* **Exercise inputs**
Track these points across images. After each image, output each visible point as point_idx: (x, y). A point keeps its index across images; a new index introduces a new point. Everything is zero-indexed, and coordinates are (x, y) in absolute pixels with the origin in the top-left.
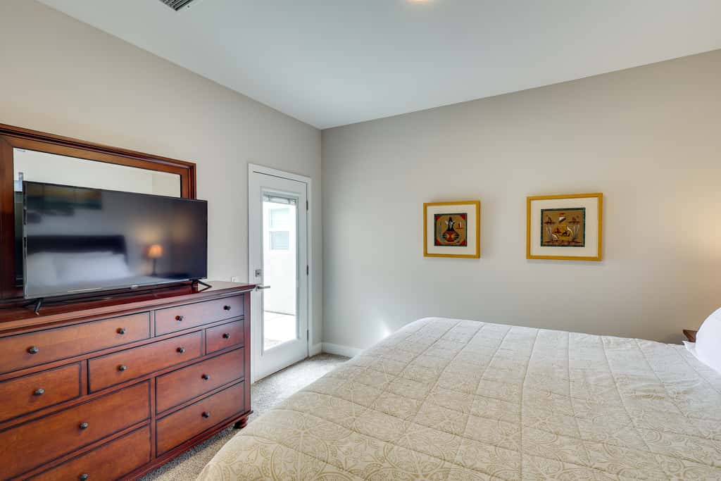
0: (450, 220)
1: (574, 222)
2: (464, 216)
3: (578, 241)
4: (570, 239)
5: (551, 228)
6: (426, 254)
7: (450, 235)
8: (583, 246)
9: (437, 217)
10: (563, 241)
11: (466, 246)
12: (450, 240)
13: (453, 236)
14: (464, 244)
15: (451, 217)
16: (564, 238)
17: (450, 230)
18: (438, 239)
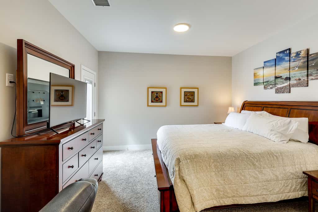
0: (157, 94)
1: (192, 95)
2: (162, 92)
3: (193, 101)
4: (191, 100)
5: (186, 97)
6: (148, 106)
7: (157, 98)
8: (194, 102)
9: (152, 92)
10: (189, 101)
11: (162, 102)
12: (157, 100)
13: (158, 99)
14: (161, 102)
15: (157, 93)
16: (189, 100)
17: (157, 97)
18: (152, 100)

* **What the task requires**
Write out, from the lines above, only those from the line with "10: (563, 241)" to the line with "17: (450, 230)", exactly as given, including the first and the last.

* **Response area**
10: (563, 241)
11: (466, 246)
12: (450, 240)
13: (453, 236)
14: (464, 244)
15: (451, 217)
16: (564, 238)
17: (450, 230)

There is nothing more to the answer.